The key to understanding the Analyzer is the idea of multiple attention. It possesses a considerable number of units of attention, perhaps a score, and can devote them to a large or a small area of activity. Each of these units may be considered to be a separate computer circuit capable of compare-choose-combine or compare-select-act calculations. The input, or attention, end of each of these computers may then be considered to be one of the lines of an attention switchboard. The incoming trunks from any area of activity to which attention is paid will carry in all perceptions, data from the Standard Memory and, when necessary, output data from the computers themselves.
Complementary to the attention switchboard we must postulate an action switchboard which can direct the results of thought to the Organism as action orders, to other computers for further thought, or to the Standard Memory for filing or for delayed action.
The diagram shows these two switchboards with the computers between them, the incoming and outgoing trunk lines, and a group of interconnecting trunk lines which handle information being routed back from output to input fur further use. It also shows separately a control center and a consciousness monitor, which must be described carefully in order to avoid errors in using such words as “awareness” and “consciousness.”
The control center monitors all circuits and orders attention and action by acting as switchboard operator. It is thus another and more elaborate compare-select-act computer, exercising the function of personality. The diagram shows the connections for monitoring and control, and also the Life Force connection through which the whole Analyzer is animated. It is important to note that the control center operates continuously (but in varying degree of alertness), whether the individual is awake or asleep, going entirely out of operation only during complete unconsciousness.

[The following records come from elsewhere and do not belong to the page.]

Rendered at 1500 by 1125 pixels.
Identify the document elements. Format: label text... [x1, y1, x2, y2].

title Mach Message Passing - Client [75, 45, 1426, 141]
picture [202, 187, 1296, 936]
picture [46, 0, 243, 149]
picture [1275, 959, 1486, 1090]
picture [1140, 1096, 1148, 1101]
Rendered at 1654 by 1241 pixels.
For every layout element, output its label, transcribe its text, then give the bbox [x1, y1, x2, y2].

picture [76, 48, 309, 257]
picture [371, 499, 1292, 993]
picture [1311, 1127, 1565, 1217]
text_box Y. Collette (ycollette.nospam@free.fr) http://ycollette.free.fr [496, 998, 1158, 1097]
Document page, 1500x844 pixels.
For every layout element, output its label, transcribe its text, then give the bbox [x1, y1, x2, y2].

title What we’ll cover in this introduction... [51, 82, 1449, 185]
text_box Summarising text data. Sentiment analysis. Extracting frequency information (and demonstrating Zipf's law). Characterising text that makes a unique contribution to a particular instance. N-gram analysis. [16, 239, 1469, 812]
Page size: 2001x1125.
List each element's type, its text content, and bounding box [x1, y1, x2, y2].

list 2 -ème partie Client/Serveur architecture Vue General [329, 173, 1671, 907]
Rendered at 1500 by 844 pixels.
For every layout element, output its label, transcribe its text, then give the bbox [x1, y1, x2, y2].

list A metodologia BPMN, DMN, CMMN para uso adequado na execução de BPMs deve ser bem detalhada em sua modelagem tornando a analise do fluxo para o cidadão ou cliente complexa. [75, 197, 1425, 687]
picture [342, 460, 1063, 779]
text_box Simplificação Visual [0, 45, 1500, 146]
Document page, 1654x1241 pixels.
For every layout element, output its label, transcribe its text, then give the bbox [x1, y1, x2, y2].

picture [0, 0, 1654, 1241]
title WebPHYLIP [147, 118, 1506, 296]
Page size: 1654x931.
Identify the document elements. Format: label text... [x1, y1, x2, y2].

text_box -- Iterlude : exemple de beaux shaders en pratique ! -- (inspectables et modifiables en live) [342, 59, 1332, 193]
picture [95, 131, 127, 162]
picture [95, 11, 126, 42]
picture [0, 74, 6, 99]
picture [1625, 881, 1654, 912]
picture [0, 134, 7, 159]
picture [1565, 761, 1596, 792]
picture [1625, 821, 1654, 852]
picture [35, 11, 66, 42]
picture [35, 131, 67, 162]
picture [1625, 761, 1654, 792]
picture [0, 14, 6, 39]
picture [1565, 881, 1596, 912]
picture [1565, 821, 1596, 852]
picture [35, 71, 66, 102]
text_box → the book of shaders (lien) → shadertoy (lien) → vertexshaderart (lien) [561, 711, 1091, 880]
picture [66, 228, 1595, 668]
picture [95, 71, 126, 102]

The consciousness monitor is that element which defines our conscious awareness, our continuity of past, present and future, our ability to look out of our eyes and say, “This is I, looking out of here.” While the control center is aware as a normal part of its operation cycle of perceive, judge and act, the consciousness monitor is more than aware; it is aware of being aware. It integrates the pattern of perception, not on a calculator basis, but on a display basis, producing a unified outlook. It is partly like the display panel in the control room of a large machine, which, when a button is pressed, shows in moving light the inner working of the machine, whose processes go on whether the button is pressed or not.